A Perfect Red recounts the colorful history of cochineal, a legendary red dye that was once one of the world's most precious commodities. Treasured by the ancient Mexicans, cochineal was sold in the great Aztec marketplaces, where it attracted the attention of the Spanish conquistadors in 1519. Shipped to Europe, the dye created a sensation, producing the brightest, strongest red the world had ever seen. Soon Spain's cochineal monopoly was worth a fortune. Desperate to find their own sources of the elusive dye, the English, French, Dutch, and other Europeans tried to crack the enigma of cochineal. Did it come from a worm, a berry, a seed? Could it be stolen from Mexico and transplanted to their own colonies? Pirates, explorers, alchemists, scientists, and spies - all joined the chase for cochineal, a chase that lasted more than three centuries. A Perfect Red tells their stories - true-life tales of mystery, empire, and adventure, in pursuit of the most desirable color on earth.
©2005 Amy Butler Greenfield (P)2014 Audible Inc.
This is a well researched, well written, and perfectly narrated history of the color red and of the first widely available red dye, Cochineal.
Very informative, the book includes the history of the relevant times, so as to be accessible even to those who might not be knowledgeable on kings and empires of the past centuries.
Mostly entertaining, except in a few boring places.
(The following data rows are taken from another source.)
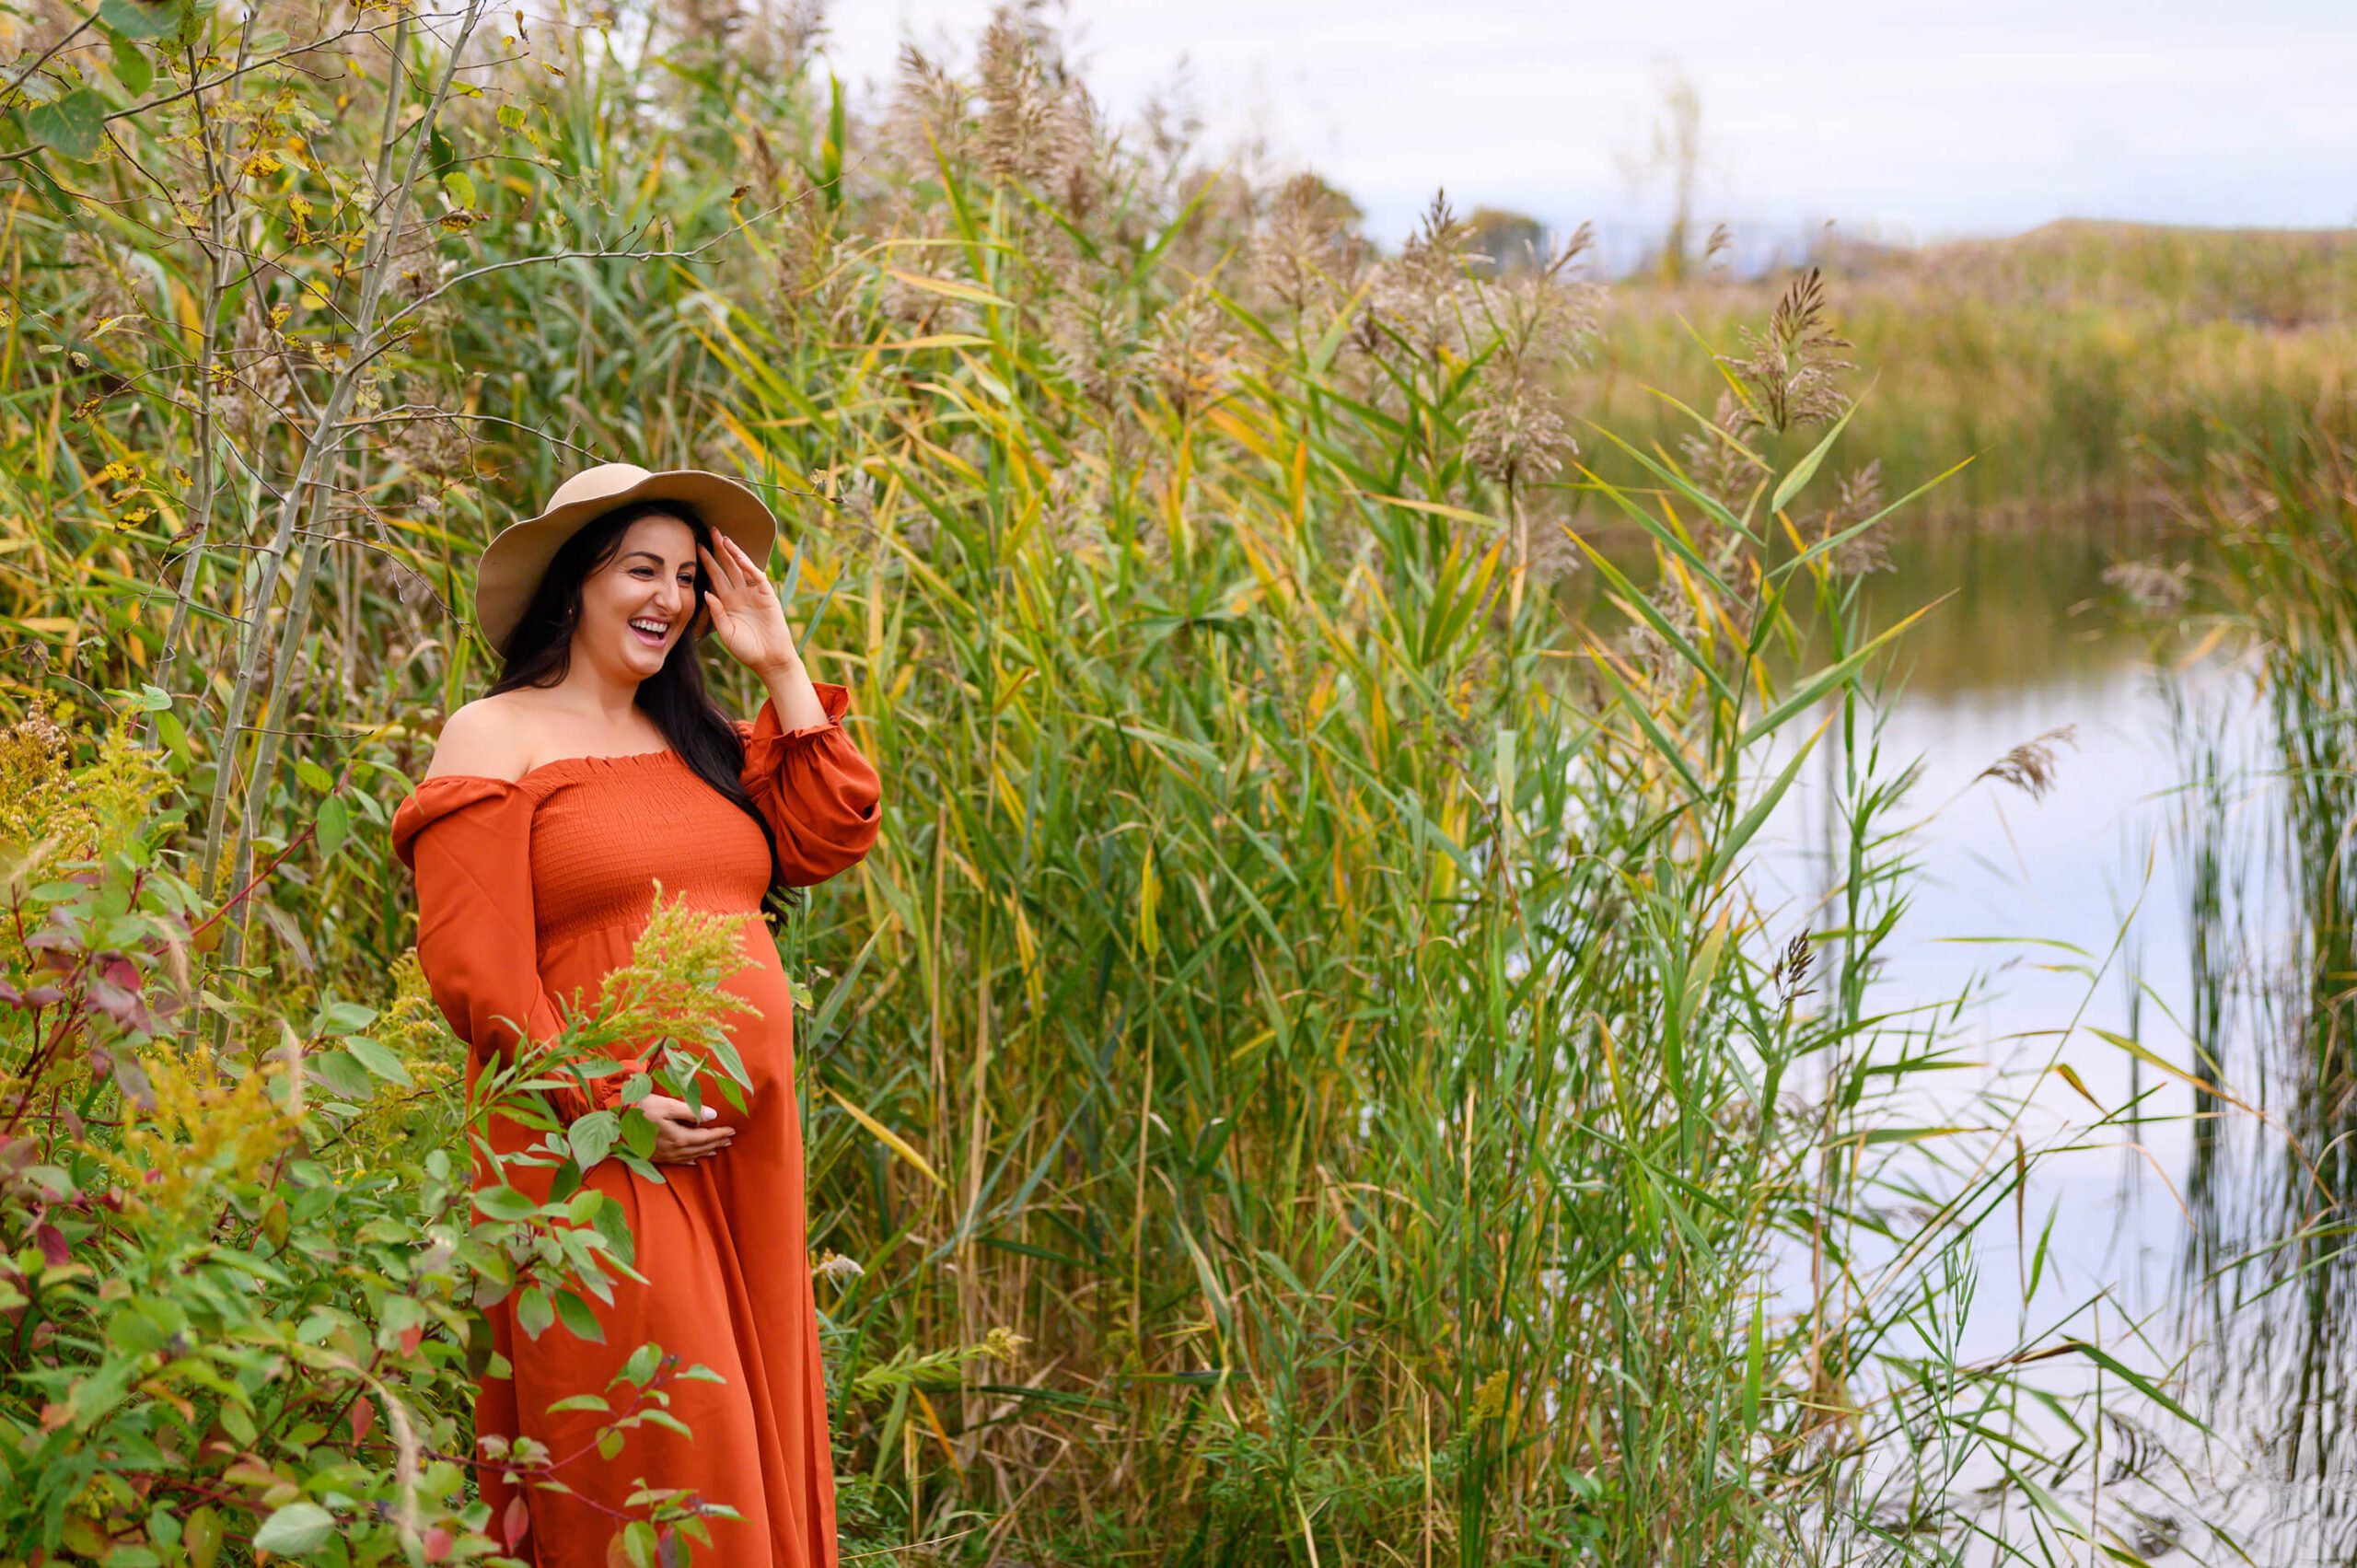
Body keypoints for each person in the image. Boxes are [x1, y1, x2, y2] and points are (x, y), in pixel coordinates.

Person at [388, 462, 881, 1566]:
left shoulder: (698, 738)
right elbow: (474, 968)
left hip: (740, 1155)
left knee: (740, 1431)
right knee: (661, 1448)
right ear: (574, 585)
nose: (666, 595)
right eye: (639, 568)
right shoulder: (495, 732)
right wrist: (606, 1102)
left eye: (686, 575)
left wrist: (781, 659)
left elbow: (831, 831)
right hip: (591, 1145)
Recommended if you're interested in the middle ages, the European conquest of the Americas, mysteries, espionage, and the actual PIRATES OF THE CARIBBEAN.
The narration is excellent, always clear, including great pronunciation of all the Spanish, French, and Italian names.
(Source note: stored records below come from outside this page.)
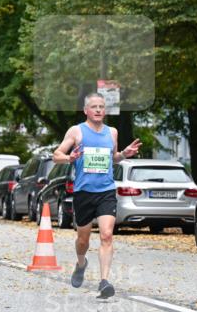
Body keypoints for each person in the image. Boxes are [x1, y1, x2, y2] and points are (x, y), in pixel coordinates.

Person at [52, 92, 141, 298]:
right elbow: (56, 155)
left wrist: (123, 154)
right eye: (94, 107)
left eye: (101, 107)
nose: (99, 110)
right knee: (83, 240)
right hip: (83, 192)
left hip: (106, 191)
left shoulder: (112, 132)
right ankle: (81, 263)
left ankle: (104, 282)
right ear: (86, 110)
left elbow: (113, 157)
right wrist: (69, 158)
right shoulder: (76, 131)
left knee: (106, 235)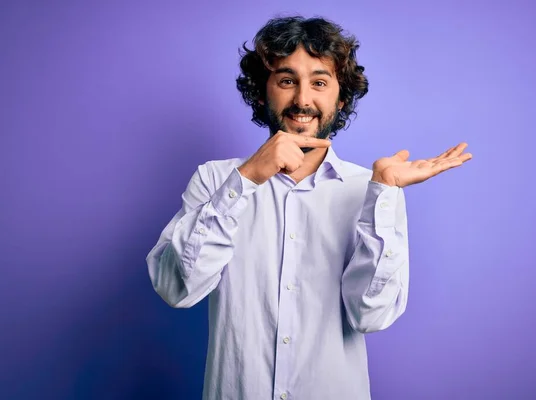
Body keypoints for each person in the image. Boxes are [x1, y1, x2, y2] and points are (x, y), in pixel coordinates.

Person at [146, 15, 472, 400]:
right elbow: (175, 288)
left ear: (342, 96)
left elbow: (371, 315)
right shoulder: (216, 181)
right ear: (262, 90)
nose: (302, 100)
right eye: (287, 81)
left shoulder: (374, 191)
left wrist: (382, 194)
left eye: (319, 82)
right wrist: (246, 179)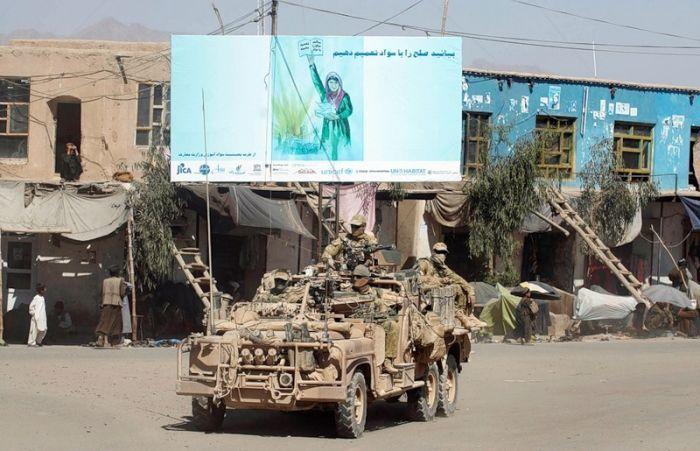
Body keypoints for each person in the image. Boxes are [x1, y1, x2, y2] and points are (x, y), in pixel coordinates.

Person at [416, 242, 479, 329]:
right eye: (439, 252)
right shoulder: (424, 263)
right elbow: (418, 278)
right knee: (447, 291)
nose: (441, 255)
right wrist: (439, 280)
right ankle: (461, 317)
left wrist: (469, 289)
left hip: (440, 293)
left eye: (444, 253)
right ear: (433, 252)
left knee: (459, 287)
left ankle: (467, 314)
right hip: (425, 294)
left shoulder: (442, 267)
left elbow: (456, 277)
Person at [351, 265, 399, 374]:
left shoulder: (377, 293)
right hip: (354, 322)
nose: (355, 279)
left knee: (392, 326)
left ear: (365, 279)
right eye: (354, 276)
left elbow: (391, 303)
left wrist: (381, 307)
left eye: (358, 277)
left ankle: (387, 361)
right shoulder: (349, 291)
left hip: (375, 321)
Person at [307, 55, 353, 161]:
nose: (333, 85)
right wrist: (312, 65)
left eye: (335, 82)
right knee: (327, 154)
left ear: (339, 83)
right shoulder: (325, 95)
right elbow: (317, 83)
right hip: (328, 129)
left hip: (340, 129)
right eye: (331, 82)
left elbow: (349, 110)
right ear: (327, 83)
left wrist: (338, 116)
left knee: (340, 153)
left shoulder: (344, 96)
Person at [95, 266, 127, 347]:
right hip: (116, 303)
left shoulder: (105, 281)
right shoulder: (121, 280)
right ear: (118, 273)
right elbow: (122, 293)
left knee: (104, 321)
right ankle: (114, 342)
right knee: (116, 323)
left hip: (106, 302)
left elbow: (101, 293)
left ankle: (101, 338)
"Red is still "the " colour."
The diverse and sometimes bloody history of true red, given to us by a very tiny beetle known as cochineal. The author takes the reader/listener on a history from cochineals discovery by the Spanish through attempts of other countries attempts to develop their own cochineal farms through the use of chemicals to create red back to the use,if somewhat limited, of the cochineal beetle. A good book well written, with a very few slow paced bits, well read with only minor pauses when pronouncing possibly unknown words. Would I read it again? Yes. Would I recommend the book? Yes I definitely would.